Behind the Glitz and Glamor, Beirut Begins to Show Cracks
Used for illustrative purposes.
Our Filipina housekeeper missed death by five minutes on Sunday evening. Three of her compatriots, however, kept their grim appointment when the Beirut apartment building that housed their Sunday social club collapsed into a pile of rubble in less than 60 seconds. Twenty-four other tenants - 11 Lebanese and 13 other foreigners, including Sudanese and Egyptians - also perished.
The incident has embarrassed the state and held up to further ridicule Lebanon's paper-thin bureaucracy and the breathtaking ineptitude of its public officials. The Lebanese laugh about the incompetence of local government, but after 30 years of corruption, greed, negligence and now death, the joke is wearing thin.
The foreign media, and the PR departments that feed the hunger for column inches in the weekend supplements, know nothing of the lives of the vast majority of Lebanese who live in an urban environment far removed from the glamour we read about in the glossies. The clichés of the tourist guides are right.

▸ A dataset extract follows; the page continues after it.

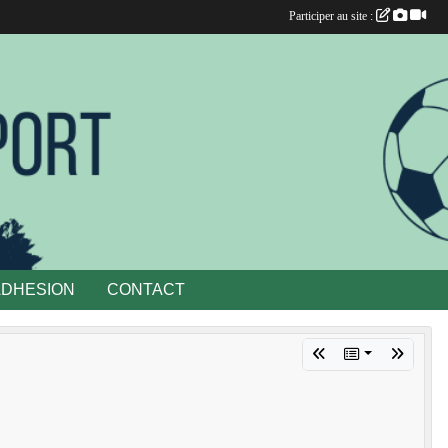
Participer au site :
ADHESION
CONTACT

Beirut is a city of contradictions, but Sunday's tragedy highlighted a darker paradox, one that has exposed the lie of Beirut being a vibrant city on the rise.
For every street corner in the capital and its environs that has a 30-metre hole in the ground ready to receive thousands of tonnes of concrete for so-called luxury residential apartments, there are hundreds - perhaps thousands, who knows? - of blocks of run-down housing.
Many of the families that live in them pay what is known as old rent - about 10 per cent of real rates because they are pegged to pre-inflationary rents - and many landlords cannot wait to get them out so they can either look for tenants who will pay the going rate or sell the land to developers eager to cash in on the building boom.
When the building on Al Moutran Atallah Street collapsed, initial reports alleged that the landlord had given up on maintaining his property years ago. Survivors, speaking from their hospital beds, claimed he had stopped collecting rent (understood to be about US$200 [Dh734] per month for each of the 10 apartments in the building), while others claimed that he wanted them out so that the block could be demolished and the land sold. It does not take much for the Levantine mind to take these scenarios and reach an even more sinister conclusion.
Successive governments have been avoided revising the rent law as they knew it would create a housing crisis with as many as 80,000 families out on their collective ears and having to pay "modern" rents (a minimum of $400 per month in greater Beirut) in a country where the minimum wage is still $333.
And all the while, Beirut, and the rest of Lebanon for that matter, ploughs on with its construction boom, mainly for high-end homes. It is a property revolution that is being carried out under a blanket of local government corruption that would make Naples look like Zurich. The Beirut municipality has pledged to look into the construction status of all old buildings, but the promise is laughable. There isn't the manpower, the expertise, the transparency or the political will to make it happen.
The government cannot ignore the matter for much longer. Not only is there a simmering social crisis, Sunday's collapse also reminded the Lebanese of what would happen in the event of a powerful earthquake. I joked with a civil engineer friend that we would have 200 collapsed houses and he laughed.
"Add another zero and you'd still be way out," he said. He had a point. The local media on Tuesday were bandying about a figure of 20,000 buildings in a similar state of woeful disrepair.
My housekeeper attended a service for her dead friends on Tuesday. She now sits in her room and reads her Bible, trying to comprehend not only why her friends died, but also possibly why she survived by a matter of minutes. If she now hates this country, I for one don't blame her.